Without adopting either of the first two options, i.e., by keeping the status quo, the nation is drifting towards a massive bailout of a huge number of pension plans. This would be grotesquely unfair. The four-fifths of American workers who do not have defined benefit plans would be responsible to pay through their taxes the plush pensions of the one-fifth of workers who do have such plans.
Would that mean the federal government would then guarantee all defined contribution plans (such as 401ks) against any value lost in stock market declines? How would the federal government -- already facing trillions of dollars in unfunded Social Security, Medicare, and Medicaid liabilities -- handle all that new debt?

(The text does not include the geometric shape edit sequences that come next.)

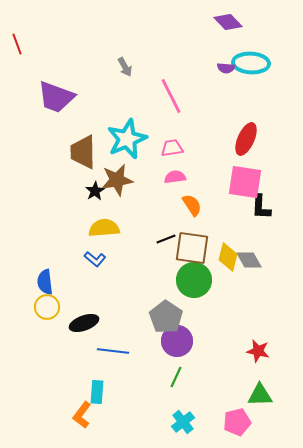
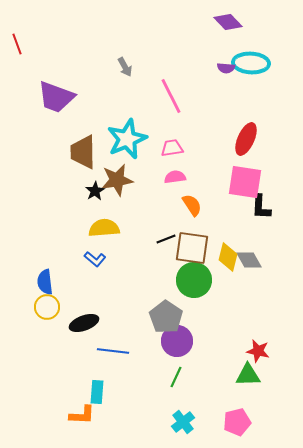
green triangle: moved 12 px left, 20 px up
orange L-shape: rotated 124 degrees counterclockwise
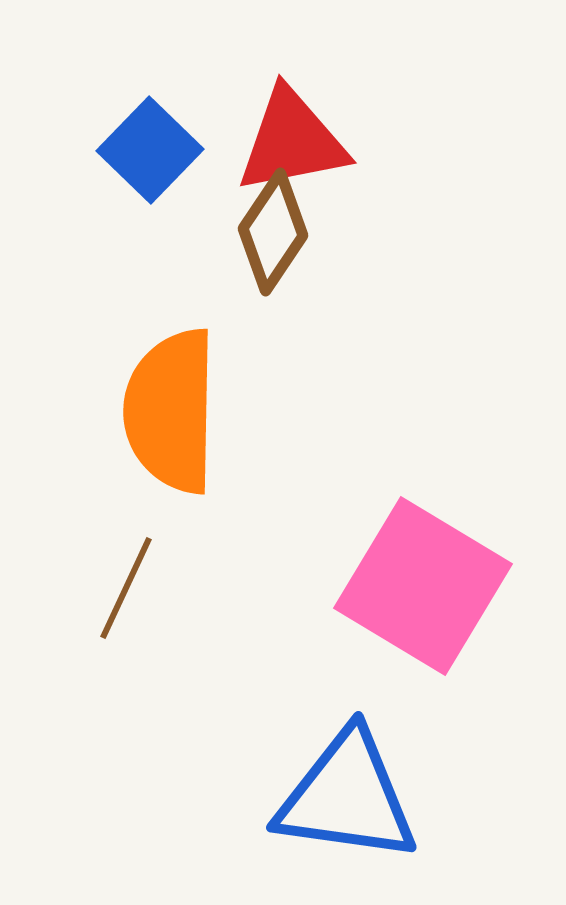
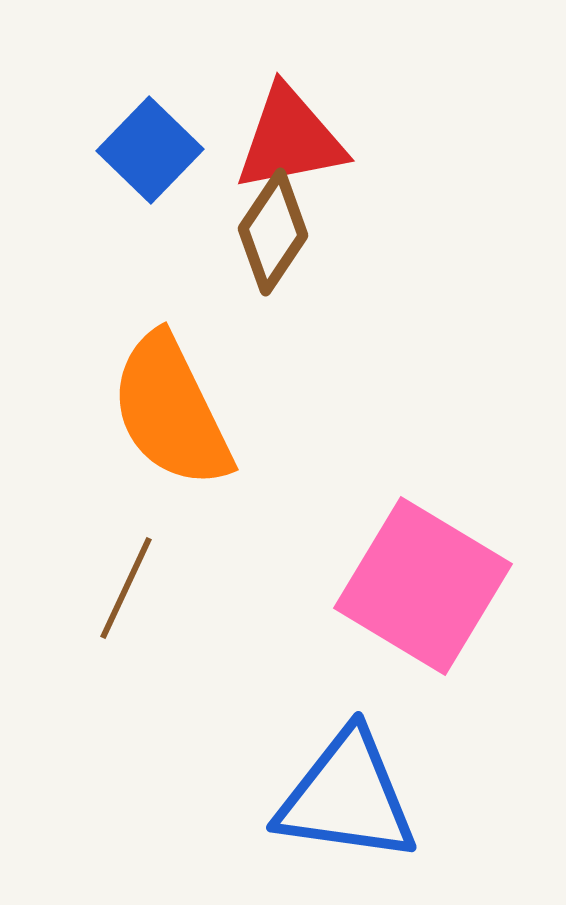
red triangle: moved 2 px left, 2 px up
orange semicircle: rotated 27 degrees counterclockwise
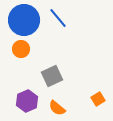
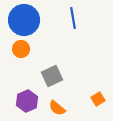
blue line: moved 15 px right; rotated 30 degrees clockwise
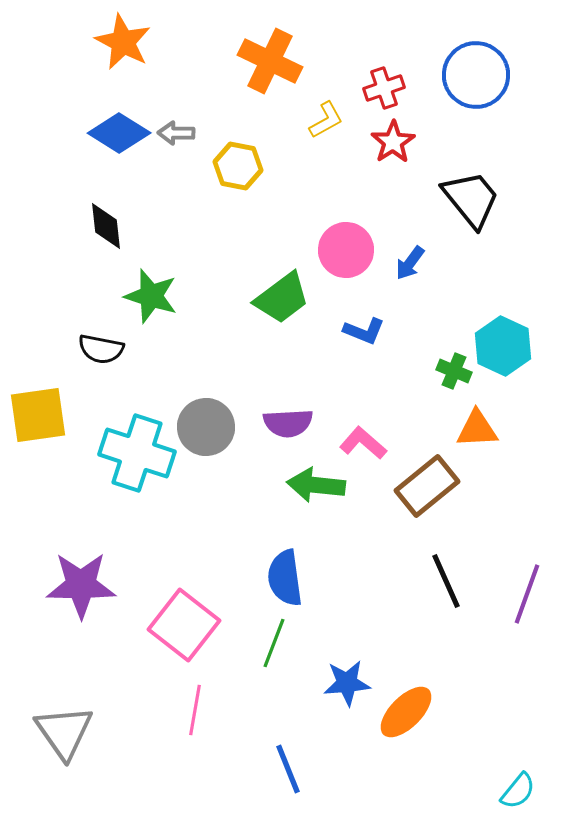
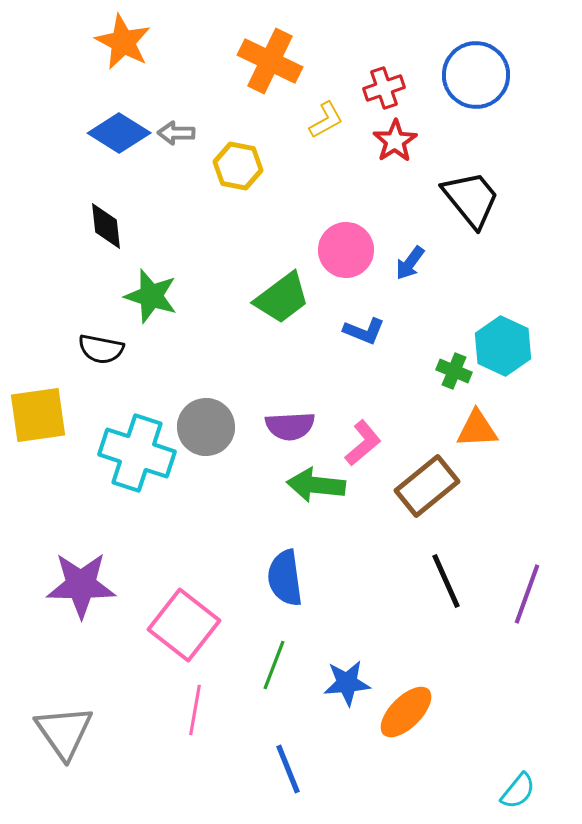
red star: moved 2 px right, 1 px up
purple semicircle: moved 2 px right, 3 px down
pink L-shape: rotated 99 degrees clockwise
green line: moved 22 px down
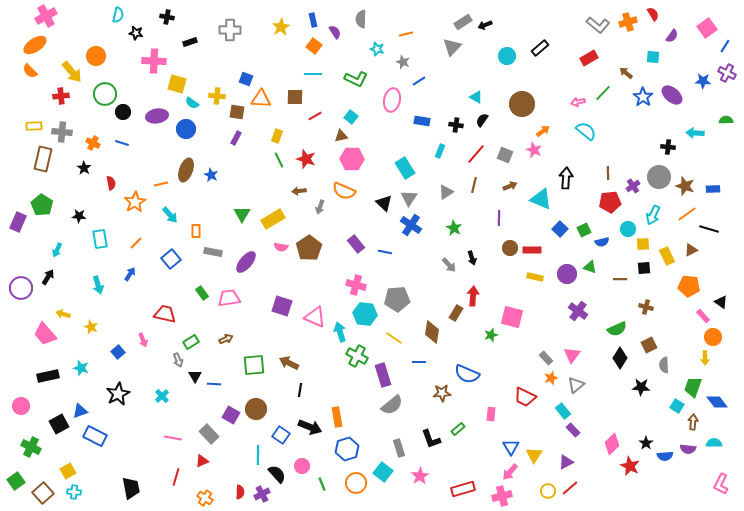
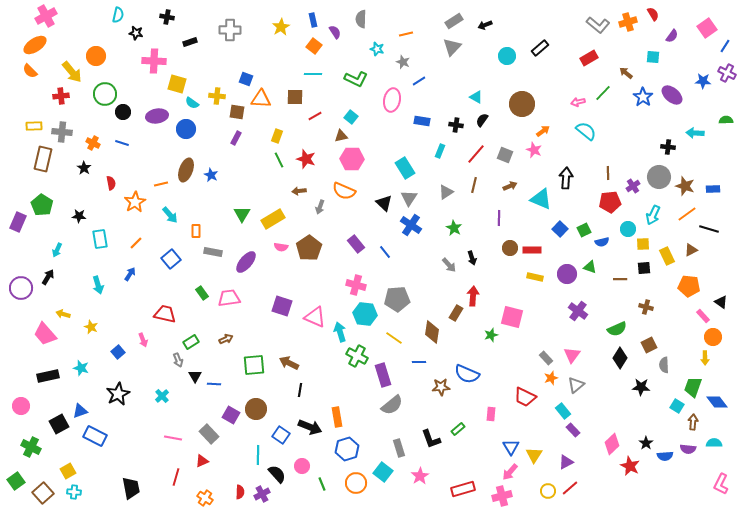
gray rectangle at (463, 22): moved 9 px left, 1 px up
blue line at (385, 252): rotated 40 degrees clockwise
brown star at (442, 393): moved 1 px left, 6 px up
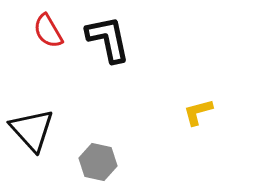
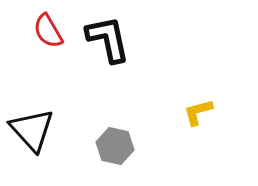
gray hexagon: moved 17 px right, 16 px up
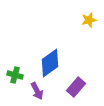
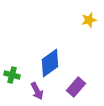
green cross: moved 3 px left
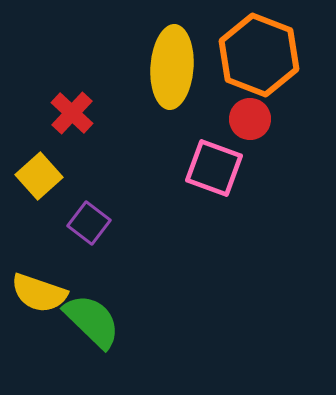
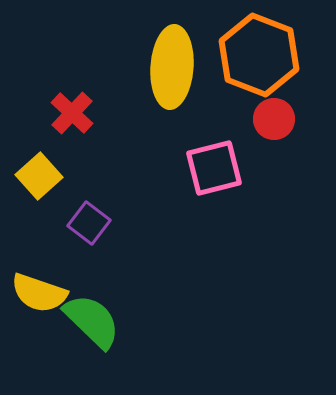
red circle: moved 24 px right
pink square: rotated 34 degrees counterclockwise
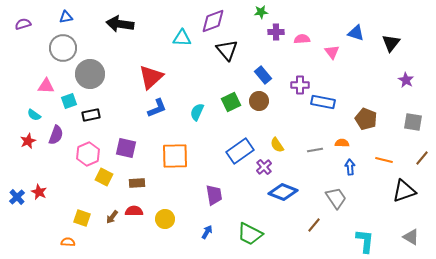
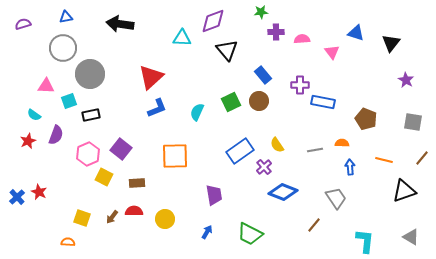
purple square at (126, 148): moved 5 px left, 1 px down; rotated 25 degrees clockwise
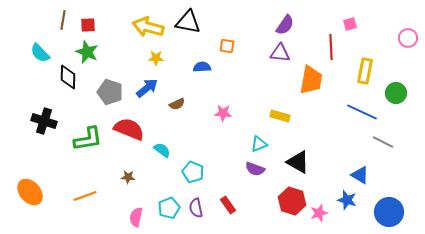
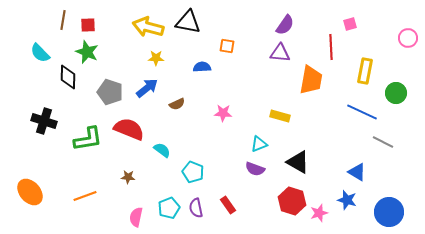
blue triangle at (360, 175): moved 3 px left, 3 px up
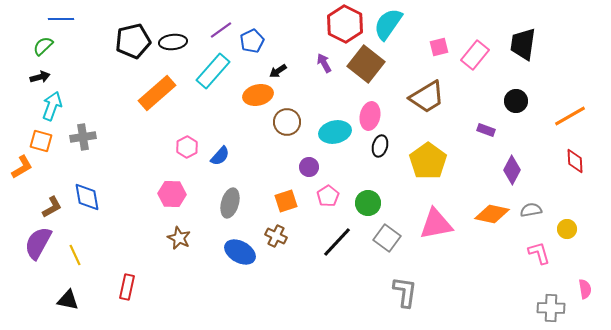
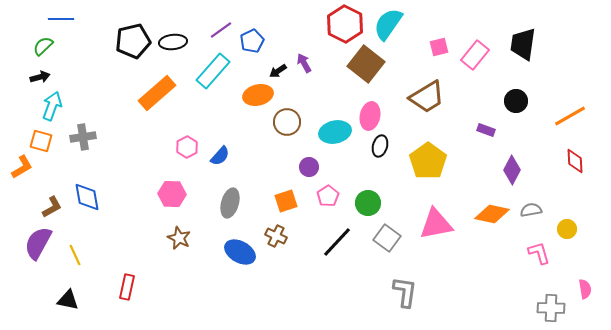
purple arrow at (324, 63): moved 20 px left
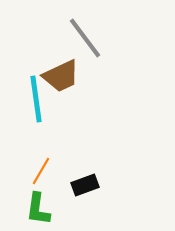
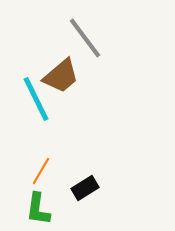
brown trapezoid: rotated 15 degrees counterclockwise
cyan line: rotated 18 degrees counterclockwise
black rectangle: moved 3 px down; rotated 12 degrees counterclockwise
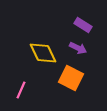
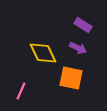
orange square: rotated 15 degrees counterclockwise
pink line: moved 1 px down
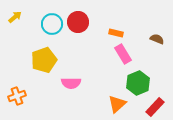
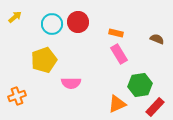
pink rectangle: moved 4 px left
green hexagon: moved 2 px right, 2 px down; rotated 15 degrees clockwise
orange triangle: rotated 18 degrees clockwise
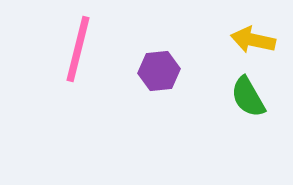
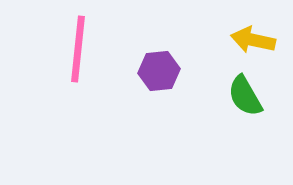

Here is where the case for option #3 comes in. As long as we are as a nation liable for the future shortfalls of the PBGC, those liabilities should be honestly listed in our budgets. Perhaps seeing this will finally move the public towards one of the first two options -- preferably the second.
Of all the formidable challenges our country faces, the greatest one over the next decade will be dealing with the unfunded liabilities at both the state and federal levels. These liabilities are the cumulative consequence of 75 years of so-called progressive programs, and are exploding because of demographic changes, pushing the nation towards a fiscal cliff. The PBGC is a big part of this great challenge, and we all owe Blahous our gratitude for bringing us up to date.
Gary Jason is a contributing editor to Liberty and a philosophy instructor.